Während die Gemeinde den Beschwerden stets sorgfältig nachging, musste sie jeweils feststellen, dass die problematisierten Sachverhalte entgegen der Auffassung des Reichsbürgers in keinem Fall ernsthaft zu beanstanden waren. Dies veranlasste den Reichsbürger indes nicht, von weiteren Anfragen abzusehen. Vielmehr nahm er die Abweisung seines Vorbringens zum Anlass, um den Zuständigen Verfahrensfehler vorzuwerfen und zahllose Folgefragen zu stellen. Nicht selten wurde er dabei gegenüber Sachbearbeitern ausfällig oder bedrohlich. Mehrere direkte und konkret inhaltliche Gespräche mit dem Reichsbürger erwiesen sich im Nachhinein als überflüssig, da er nicht an einer sachorientierten Lösungsfindung interessiert war. Stattdessen reichte er Dienstaufsichtsbeschwerden gegen den Bürgermeister und diverse Mitarbeiter der Gemeinde ein.

Im Ergebnis musste die Kommune feststellen, dass ihre gewissenhafte Reaktion auf die einzelnen Anfragen ungeeignet war, die Auseinandersetzung beizulegen. Vielmehr verstrickte der Reichsbürger die Gemeinde zum Leidwesen ihrer Sachbearbeiter in immer neue Verfahren.

Letztlich konnte sich die Gemeinde nur dadurch erfolgreich zur Wehr setzen, indem unsere Kanzlei die Korrespondenz übernahm, den Reichsbürger aufforderte, eine Unterlassungserklärung abzugeben, und dieses Begehren anschließend mit einer einstweiligen Verfügung durchsetzte.

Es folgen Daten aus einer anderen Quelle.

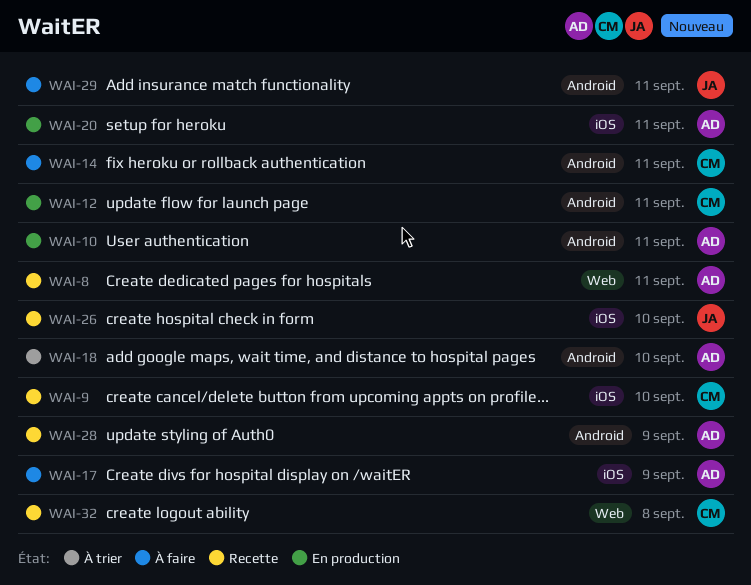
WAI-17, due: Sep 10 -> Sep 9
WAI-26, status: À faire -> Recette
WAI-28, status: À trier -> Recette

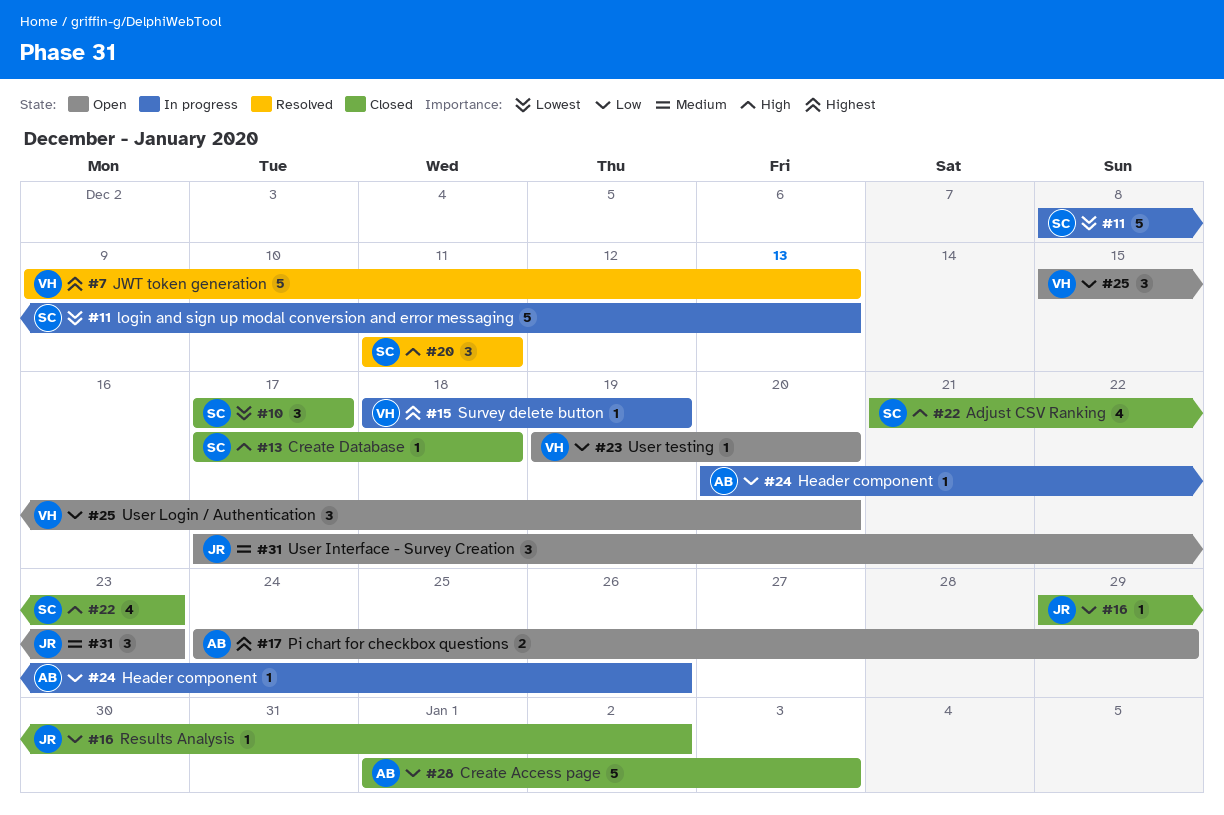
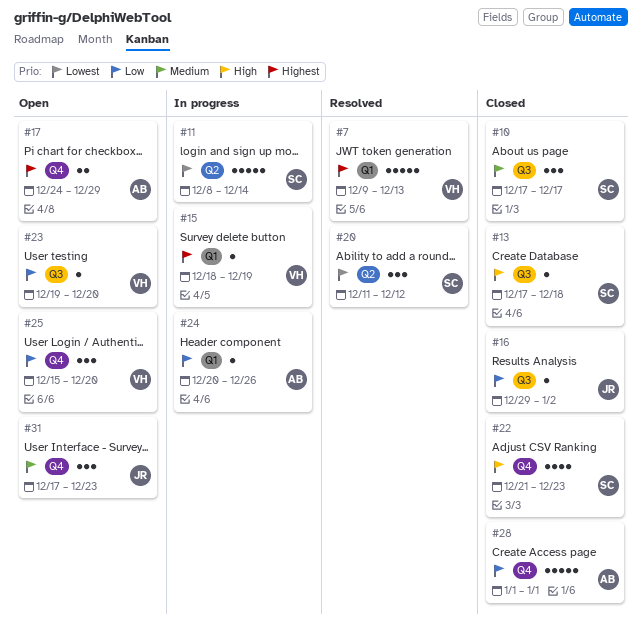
#10, priority: Lowest -> Medium
#11, due: Dec 13 -> Dec 14
#20, priority: High -> Lowest
#20, due: Dec 11 -> Dec 12
#28, due: Jan 3 -> Jan 1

Erst im Angesicht einer daraus folgenden akuten Sanktionsgefahr, lässt der Betroffene schließlich von seinen unaufhörlichen Anfragen und Beschwerden ab.

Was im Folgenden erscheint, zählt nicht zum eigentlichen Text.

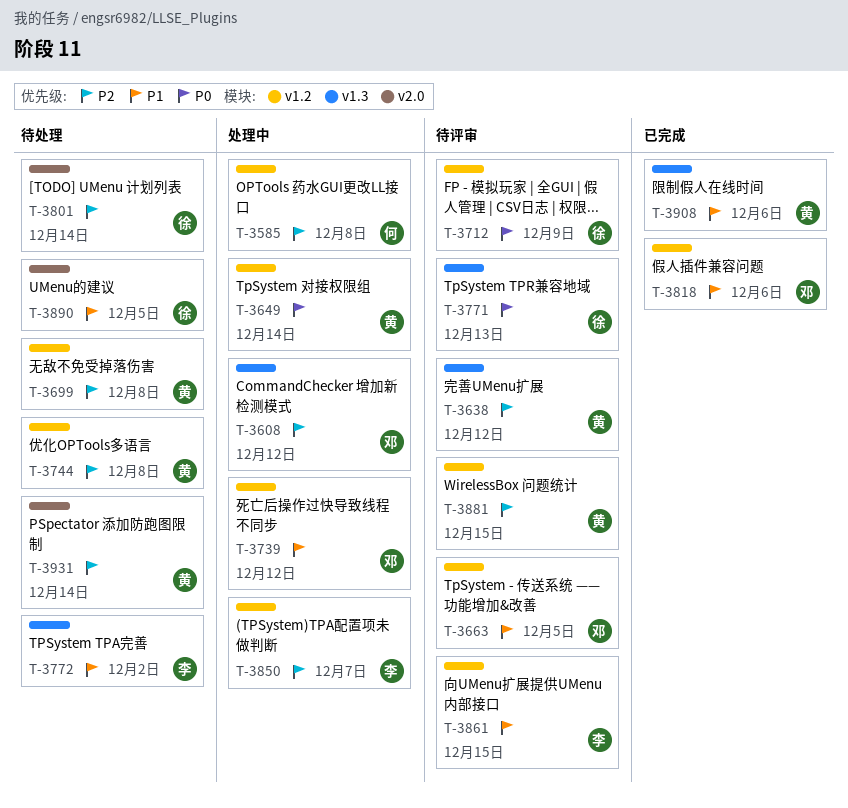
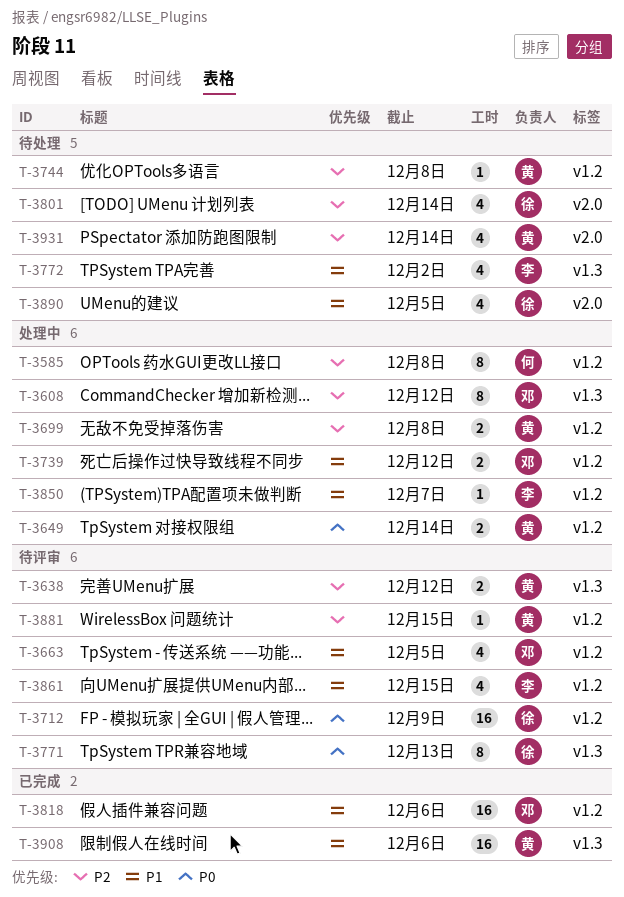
T-3699, status: 待处理 -> 处理中
T-3850, priority: P2 -> P1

Dass sich erst unter Gebrauch von Rechtsmitteln ein solcher Erfolg einstellt, wird letztlich leicht nachvollziehbar, wenn man berücksichtigt, weshalb ein Reichsbürger typischerweise immer neue evident aussichtslose Anträge gegen eine Gemeinde einreicht: Wir gehen davon aus, dass sein Motiv von vornherein weniger darin besteht, tatsächlich Recht zu bekommen; vielmehr spekuliert ein Reichsbürger häufig darauf, dass die Behörde ab einem gewissen Punkt resigniert und ihre Verfahren gegen ihn einstellt, um sich der Belastung durch seine renitenten Erwiderungen zu entziehen. Als weitere Erklärung erscheint es plausibel, dass Reichsbürger (Schaden?-)Freude an der schikanösen Auseinandersetzung mit Behörden empfinden und deshalb anders als die betroffenen Sachbearbeiter ein großes Interesse daran haben, die Korrespondenz fortzusetzen oder auszuweiten.

Wenn die adressierten Mitarbeiter also auf Anfragen des Reichsbürgers reagieren, kommt dies zumindest mittelbar seinem eigentlichen Ziel entgegen, statt Abhilfe zu schaffen. Die Aussichtslosigkeit seiner Bemühungen wird dem Reichsbürger indes nur aufgezeigt, wenn er gar nicht mehr zu seinen „Opfern“ innerhalb der Stadtverwaltung durchdringt, sondern fortan auf die Korrespondenz mit Rechtsanwälten und Gerichten verwiesen ist. Spätestens eine Unterlassungsverpflichtung unter Androhung eines Ordnungsgeldes vergegenwärtigt auch Reichsbürgern, dass sie besser beraten sind, unnötige Konflikte mit ihrer Kommune zu vermeiden.

Vor diesem Hintergrund ist betroffenen Gemeinden zu empfehlen, frühzeitig Rechtsmittel gegen Reichsbürger einzusetzen, sobald sich zeigt, dass sich die Auseinandersetzung bilateral nicht beilegen lässt.